The final thing that made me think about leaving interviewing was that, due to new rules, quite sensible, I could not interview in my home. I am an independent contractor, and have no office of my own. The ASC local director was kind enough to ask a fellow interviewer, a very high-powered lawyer in an international firm, whether I could use some of the lawyer’s office space. It was palatial, taking up the top floor of a skyscraper. There were huge, marble walls, enormous volumes of space, marble topped conference tables, and a conference room looking out fifty miles to the mountains to the east. The office manager offered me food, soda, and water whenever I came in. I felt like an imposter whenever, at home, I put on my one acceptable suit, knotted my bulldog tie, and, a half hour later, ushered a student into the panoramic conference room. I felt as though I was conveying a rather Mephistophelean message: cast your lot with Yale, and all earthly success shall be yours. Given that I was a glaring example of that not happening, I felt completely out of place, especially given how deferential the students were after they gaped at the panoramic conference room.

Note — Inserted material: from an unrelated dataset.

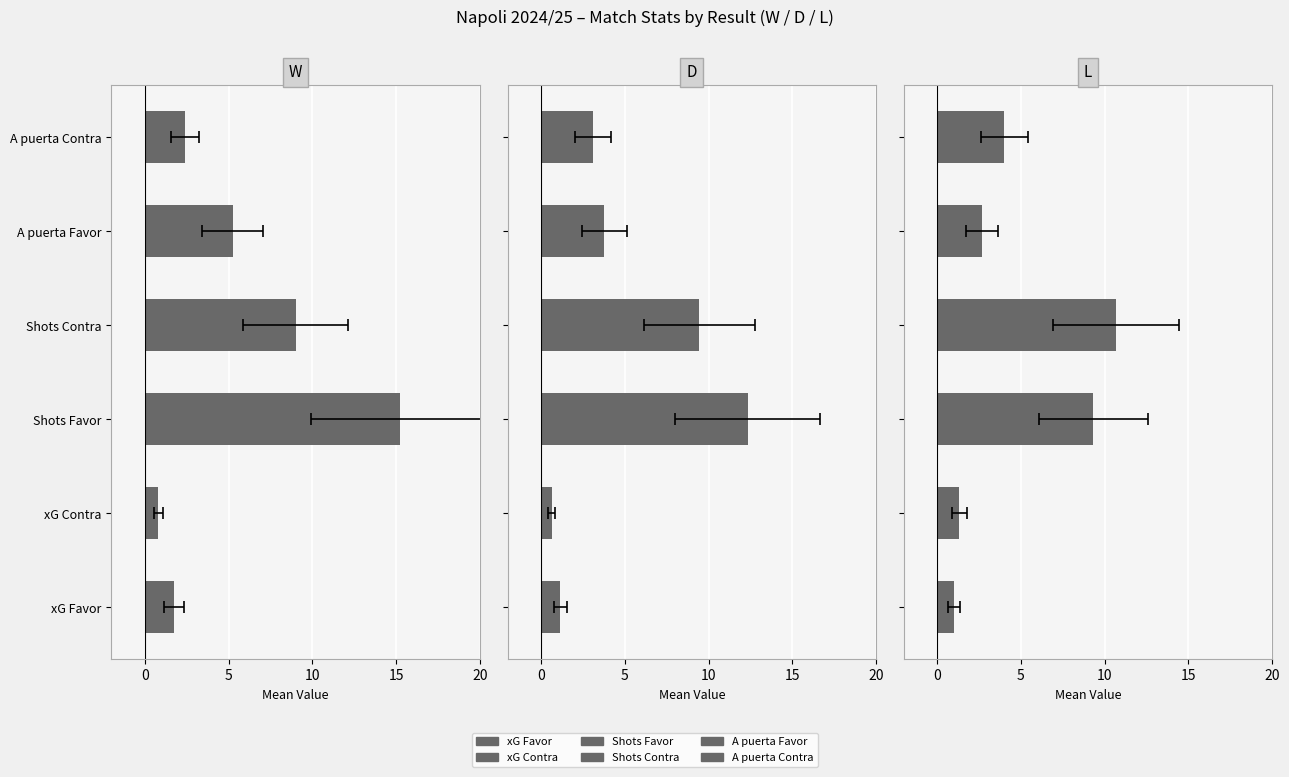

What is the value of the W bar at the 5th from the left?

5.2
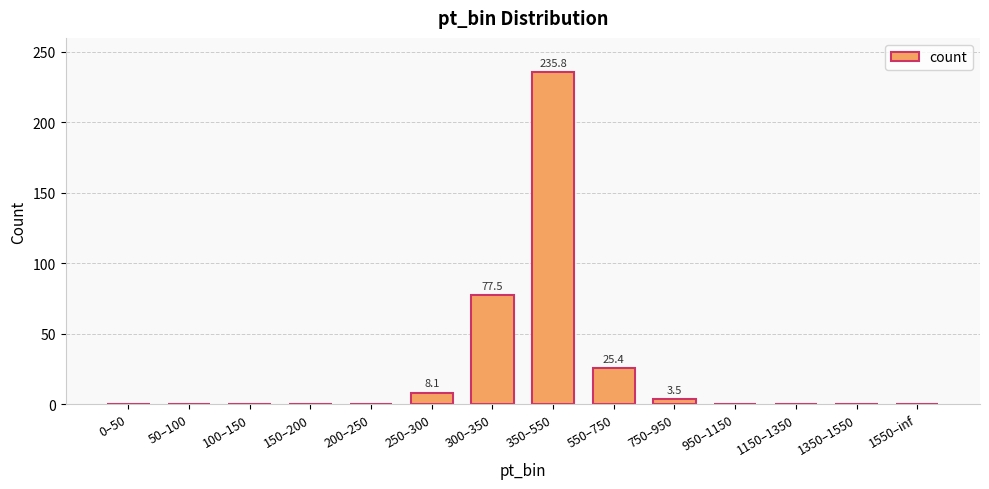

What is the difference between the values at 250–300 and 1350–1550?

8.1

Last year, I had to do something I had never had to do before: ask ASC to reassign a student. Foolishly, I had forgotten that the AAAS conference was at the same time as the crunch interviewing week. I was upset about it, but that turned to relief in a very short time. This year, I had one student reassigned due to my being sick, and realized I didn’t want to interview anymore. I got a nice note from the ASC director, but now I am free.

I am not sure how to give back to Yale anymore—I surely cannot do so financially. The Yale of today seems fundamentally different from 25 years ago. Perhaps Yale needs more interviewers from younger generations. Perhaps Admissions will rely more on computers to home in on the precise data that determine a successful applicant, and fewer interviews will be needed. For now, I can take off the wolf’s mantle of “success,” and try to be more consistently who I am.